My trip to The Nightmare on Elm convinced me that The Phuss are an antidote to Dallas’s dubious rock catalog without sacrificing the jarring impact.  Their songs are frightfully, sharply precise.  Their talent is overt and arresting.  The result is artful and moves at a very real momentum. 

Guitarist Joshua Fleming dances his feet in concert with the ruthless command of his guitar.  He shivers across the stage, jolts, and scuffs his feet in hyper volatility, screaming and perspiring.  There is no hyperbole with The Phuss.  The trio of musicians affects a posture exactly commensurate with their ability to knife through the room.  Their stage strut is a claim made veracious by their impressively tight, aggressive sound.  It is rock and roll in its most crystalline, adrenal seductiveness. 

Formed two years ago, the Phuss are beginning to draw attention for their impeccable yet raucous performances.  Their recorded catalog currently consists of out-of-print material and frozen assets.  The Phuss’ tunes are apparently being held hostage by some unnamed label, so they are left only to perform.  To hear and see the band, you would get no sense of bitter discontent.  “We’re just happy to play,” Fleming testified from Nightmare’s stage.  Then, he sliced into the next number, sneakers got busy in mercurial animation, hands furiously beat sound out of his cherry guitar.

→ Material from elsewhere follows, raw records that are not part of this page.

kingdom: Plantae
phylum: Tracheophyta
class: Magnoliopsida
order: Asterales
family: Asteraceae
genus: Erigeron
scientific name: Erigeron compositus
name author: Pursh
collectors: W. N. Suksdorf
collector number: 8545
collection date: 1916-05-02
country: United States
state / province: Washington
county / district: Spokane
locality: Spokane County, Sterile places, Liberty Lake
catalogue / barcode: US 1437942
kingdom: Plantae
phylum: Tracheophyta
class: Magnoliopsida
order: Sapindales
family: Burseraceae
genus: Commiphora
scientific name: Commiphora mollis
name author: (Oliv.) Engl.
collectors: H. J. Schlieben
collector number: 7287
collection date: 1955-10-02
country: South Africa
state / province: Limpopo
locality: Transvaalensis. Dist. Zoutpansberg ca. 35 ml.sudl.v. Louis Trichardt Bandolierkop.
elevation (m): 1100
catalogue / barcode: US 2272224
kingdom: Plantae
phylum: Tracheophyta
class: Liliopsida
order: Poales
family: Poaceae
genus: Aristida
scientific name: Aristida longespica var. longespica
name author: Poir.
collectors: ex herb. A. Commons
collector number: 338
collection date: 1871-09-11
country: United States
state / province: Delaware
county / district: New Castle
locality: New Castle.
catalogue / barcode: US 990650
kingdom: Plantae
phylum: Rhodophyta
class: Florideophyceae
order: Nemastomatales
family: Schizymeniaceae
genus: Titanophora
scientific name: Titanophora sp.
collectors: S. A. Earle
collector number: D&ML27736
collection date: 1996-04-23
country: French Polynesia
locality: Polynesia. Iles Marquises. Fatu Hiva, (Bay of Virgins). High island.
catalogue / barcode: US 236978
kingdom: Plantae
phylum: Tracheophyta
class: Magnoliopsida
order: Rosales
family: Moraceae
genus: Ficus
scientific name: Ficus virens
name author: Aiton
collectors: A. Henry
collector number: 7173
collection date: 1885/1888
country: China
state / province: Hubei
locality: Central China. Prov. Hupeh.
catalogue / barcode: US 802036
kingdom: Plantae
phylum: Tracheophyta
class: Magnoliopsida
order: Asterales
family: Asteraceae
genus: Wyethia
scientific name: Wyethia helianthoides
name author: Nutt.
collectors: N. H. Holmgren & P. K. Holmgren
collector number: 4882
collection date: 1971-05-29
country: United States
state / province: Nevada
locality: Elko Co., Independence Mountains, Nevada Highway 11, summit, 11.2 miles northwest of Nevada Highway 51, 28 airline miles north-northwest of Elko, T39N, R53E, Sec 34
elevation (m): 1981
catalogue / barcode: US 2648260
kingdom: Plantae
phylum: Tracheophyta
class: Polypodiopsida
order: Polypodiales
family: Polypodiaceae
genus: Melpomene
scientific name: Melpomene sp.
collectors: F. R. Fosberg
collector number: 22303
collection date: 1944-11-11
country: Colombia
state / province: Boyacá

Josh Fleming claims The Phuss is the fruition of his years of musical practice and ambition.  An audacious claim from someone in their early twenties, but not unreasonable.  For good reason, the creations of a band’s fledgling years have a long history of being the best, when the artists are still kicking and crying with some real vinegar in their blood.  That The Phuss is the crest of the members’ rock and roll appetites is entirely believable.  For now, it is a project – in sound, disposition, and movement – resonating at a golden frequency.  It is rock and roll and it is still as menacing as mama worried.